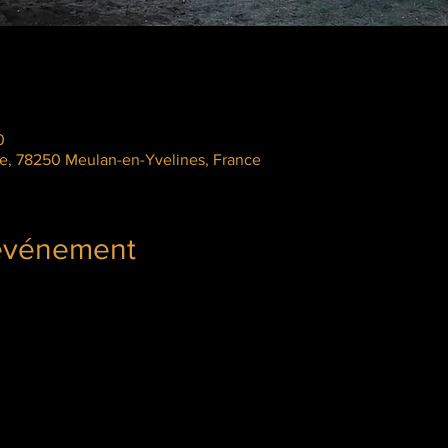
0
le, 78250 Meulan-en-Yvelines, France
'événement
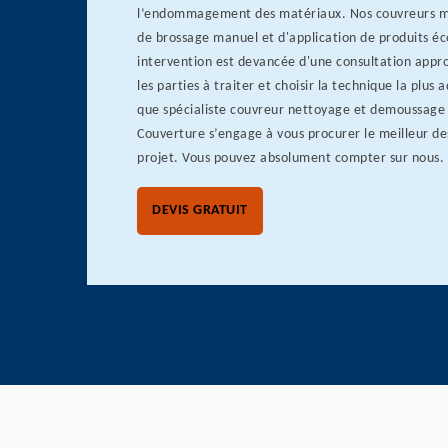
l’endommagement des matériaux. Nos couvreurs ma
de brossage manuel et d'application de produits é
intervention est devancée d'une consultation appr
les parties à traiter et choisir la technique la plus
que spécialiste couvreur nettoyage et demoussage 
Couverture s’engage à vous procurer le meilleur de
projet. Vous pouvez absolument compter sur nous.
DEVIS GRATUIT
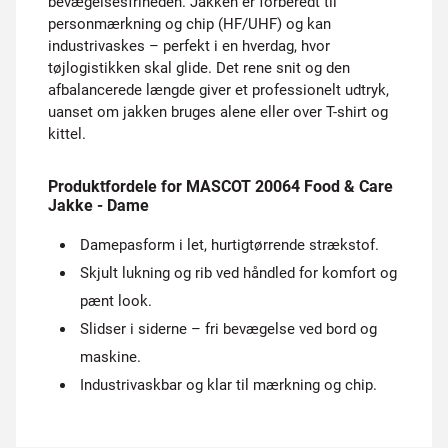
bevægelsesfriheden. Jakken er forberedt til
personmærkning og chip (HF/UHF) og kan
industrivaskes – perfekt i en hverdag, hvor
tøjlogistikken skal glide. Det rene snit og den
afbalancerede længde giver et professionelt udtryk,
uanset om jakken bruges alene eller over T-shirt og
kittel.
Produktfordele for MASCOT 20064 Food & Care
Jakke - Dame
Damepasform i let, hurtigtørrende strækstof.
Skjult lukning og rib ved håndled for komfort og
pænt look.
Slidser i siderne – fri bevægelse ved bord og
maskine.
Industrivaskbar og klar til mærkning og chip.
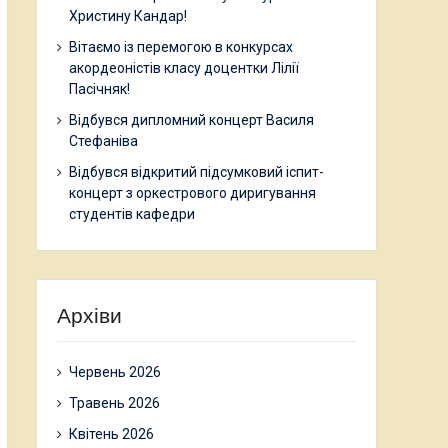
Христину Кандар!
Вітаємо із перемогою в конкурсах
акордеоністів класу доцентки Лілії
Пасічняк!
Відбувся дипломний концерт Василя
Стефаніва
Відбувся відкритий підсумковий іспит-
концерт з оркестрового диригування
студентів кафедри
Архіви
Червень 2026
Травень 2026
Квітень 2026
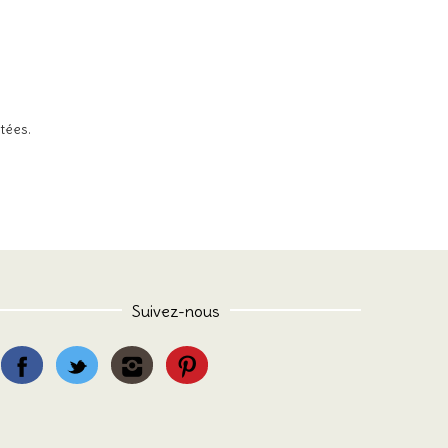
itées
.
Suivez-nous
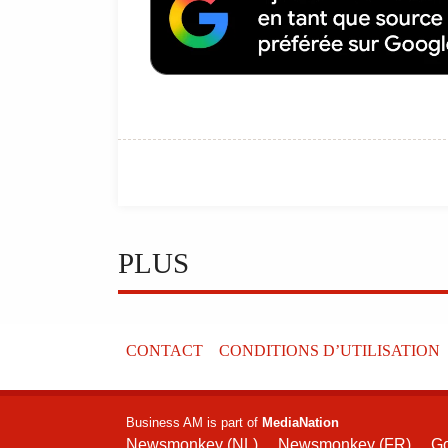
PLUS
CONTACT
CONDITIONS D’UTILISATION
Business AM is part of
MediaNation
Newsmonkey (NL)
Newsmonkey (FR)
G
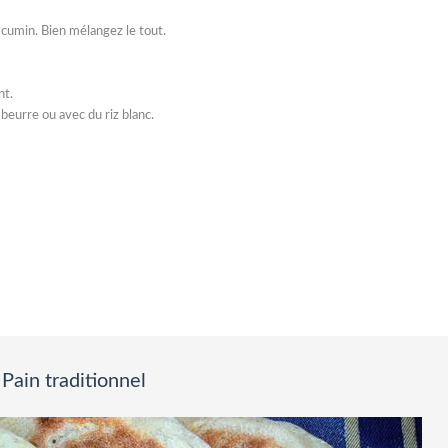
 le cumin. Bien mélangez le tout.
nt.
eurre ou avec du riz blanc.
Pain traditionnel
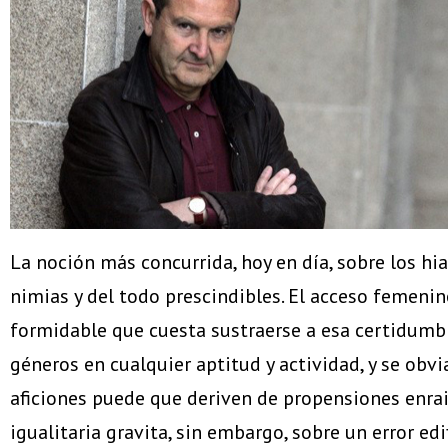
La noción más concurrida, hoy en día, sobre los hi
nimias y del todo prescindibles. El acceso femenin
formidable que cuesta sustraerse a esa certidumb
géneros en cualquier aptitud y actividad, y se obvi
aficiones puede que deriven de propensiones enraiz
igualitaria gravita, sin embargo, sobre un error ed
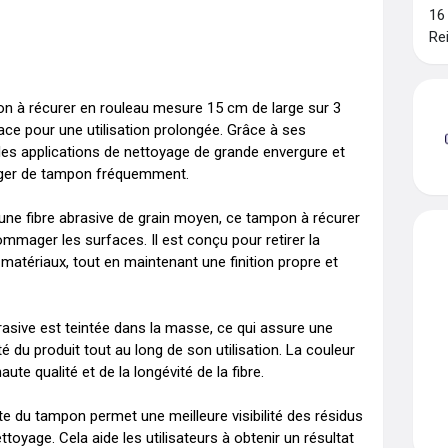
16
Re
n à récurer en rouleau mesure 15 cm de large sur 3 
ce pour une utilisation prolongée. Grâce à ses 
les applications de nettoyage de grande envergure et 
anger de tampon fréquemment.

une fibre abrasive de grain moyen, ce tampon à récurer 
mager les surfaces. Il est conçu pour retirer la 
rs matériaux, tout en maintenant une finition propre et 
rasive est teintée dans la masse, ce qui assure une 
té du produit tout au long de son utilisation. La couleur 
ute qualité et de la longévité de la fibre.

rte du tampon permet une meilleure visibilité des résidus 
toyage. Cela aide les utilisateurs à obtenir un résultat 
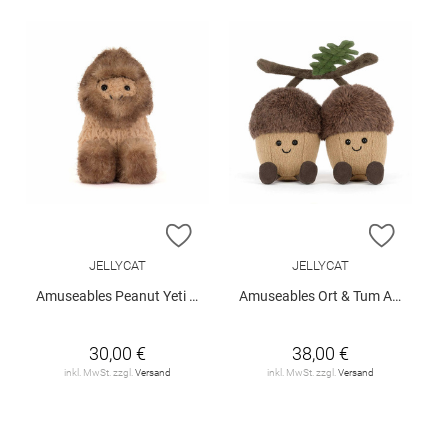
ZUR WUNSCHLISTE HINZUFÜGEN
ZUR W
JELLYCAT
JELLYCAT
Amuseables Peanut Yeti Outfit
Amuseables Ort & Tum Acorns
30,00 €
38,00 €
inkl. MwSt. zzgl.
Versand
inkl. MwSt. zzgl.
Versand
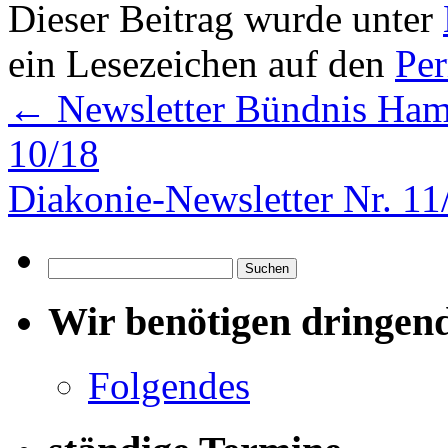
Dieser Beitrag wurde unter
ein Lesezeichen auf den
Pe
←
Newsletter Bündnis Hamb
10/18
Diakonie-Newsletter Nr. 1
Suchen
nach:
Wir benötigen dringen
Folgendes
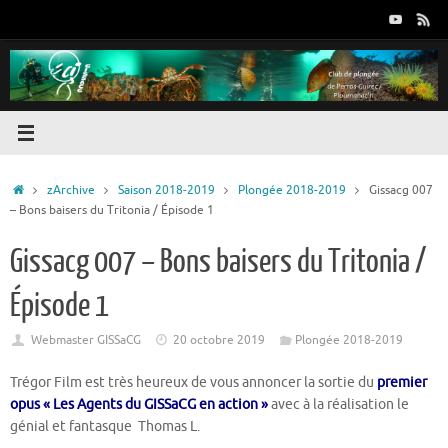
Passer
au
contenu
Accueil
zArchive
Saison 2018-2019
Plongée 2018-2019
Gissacg 007
– Bons baisers du Tritonia / Épisode 1
Gissacg 007 – Bons baisers du Tritonia /
Épisode 1
Webmaster GISSaCG
20 octobre 2019
Plongée 2018-2019
Trégor Film est très heureux de vous annoncer la sortie du
premier
opus « Les Agents du GISSaCG en action »
avec à la réalisation le
génial et fantasque Thomas L.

_Exercise brief_: Please give back exactly the lines from the first line of the records above through the line containing "DEVIS GRATUIT", only those and both included, with the pictures removed.

_Answer space_:
0
le, 78250 Meulan-en-Yvelines, France
'événement
l’endommagement des matériaux. Nos couvreurs ma
de brossage manuel et d'application de produits é
intervention est devancée d'une consultation appr
les parties à traiter et choisir la technique la plus
que spécialiste couvreur nettoyage et demoussage 
Couverture s’engage à vous procurer le meilleur de
projet. Vous pouvez absolument compter sur nous.
DEVIS GRATUIT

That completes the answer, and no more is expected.